Gazeteci "Çanak Soru" sorabilir mi?..
Medyaradar medya analisti Atilla Akar, gazetecilikte “Çanak Soru” olgusunu ve soru sormanın kural ve adabını tartıştı…
Efendim; bizim meslek gerçekten bir gariptir. Hemen her dönemde, her tür adam çıkar. Meslek anılarını anlatan veya yazan Babıâli’nin eski ustaları kendi dönemlerine ait gözledikleri, duydukları garip olay ve kişileri, “Besleme basın” örneklerini yeterince anlatmışlardır.
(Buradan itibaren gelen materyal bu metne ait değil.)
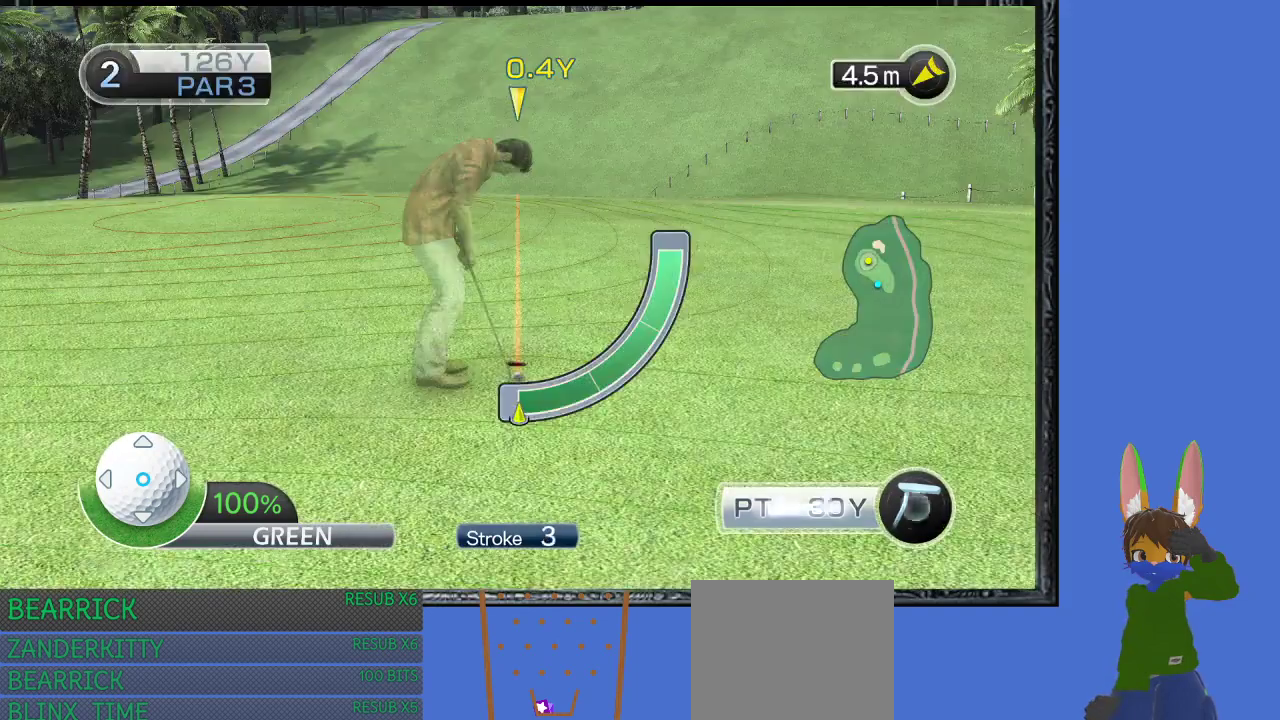
{"buttons": [], "left_stick": "center", "right_stick": "center", "events": []}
Bu tarihte mesleğin “yüz akı” kişiler kadar mesleğin “yüz karası” kişiler de çıkmıştır. Küçük çıkarlar, yer kapma, göze girme, köşe kapma, vb uğruna ne yalakalıklar, ne takla atmalar, ne “sahibinin sesi” vaziyetleri, vb yaşanmıştır bir bilseniz. Bunu “bugüne ya da kişiye özel” değil, “tarihsel bir hatırlatma” olsun diye söylüyorum.
Ancak bütün bunlardan ders alınıp, bu tür tavırlar kaybolacağı yerde dönemine göre (Bir ara askeri darbe dönemlerinde olduğu gibi) teşvik görmüş, sırtı sıvazlanmış, “aferin”lere boğulmuş, “ödüllendirilmiş” örnekler de olabilmiştir. Yöneticilerin, siyasilerin yanında, (kısaca gücün yanında!) yer alabilmek için tavizler verilebilmiş, bazen de “kraldan fazla kralcı” tavırlar sergilenebilmiştir. Lakin daha önceleri daha ince, daha kurnazca ve daha dolaylı geliştirilen bu gibi tavırlar zamanla alenileşebilmiştir de. Bunu da “kimseye özel” demiyorum. Bir olgudur…
ANORMALİN NORMALLEŞMESİ!
Gene tuhaf olan şudur ki: günümüzde zaten olması gereken, üzerinde en ufak bir tartışmaya dahi gerek olmayan ilkeler sanki “anormal” bir davranış muamelesi görmeye başlamış, bundan sapan davranışlar ise sanki “normal” birer davranışmış gibi kabul görmeye başlamıştır.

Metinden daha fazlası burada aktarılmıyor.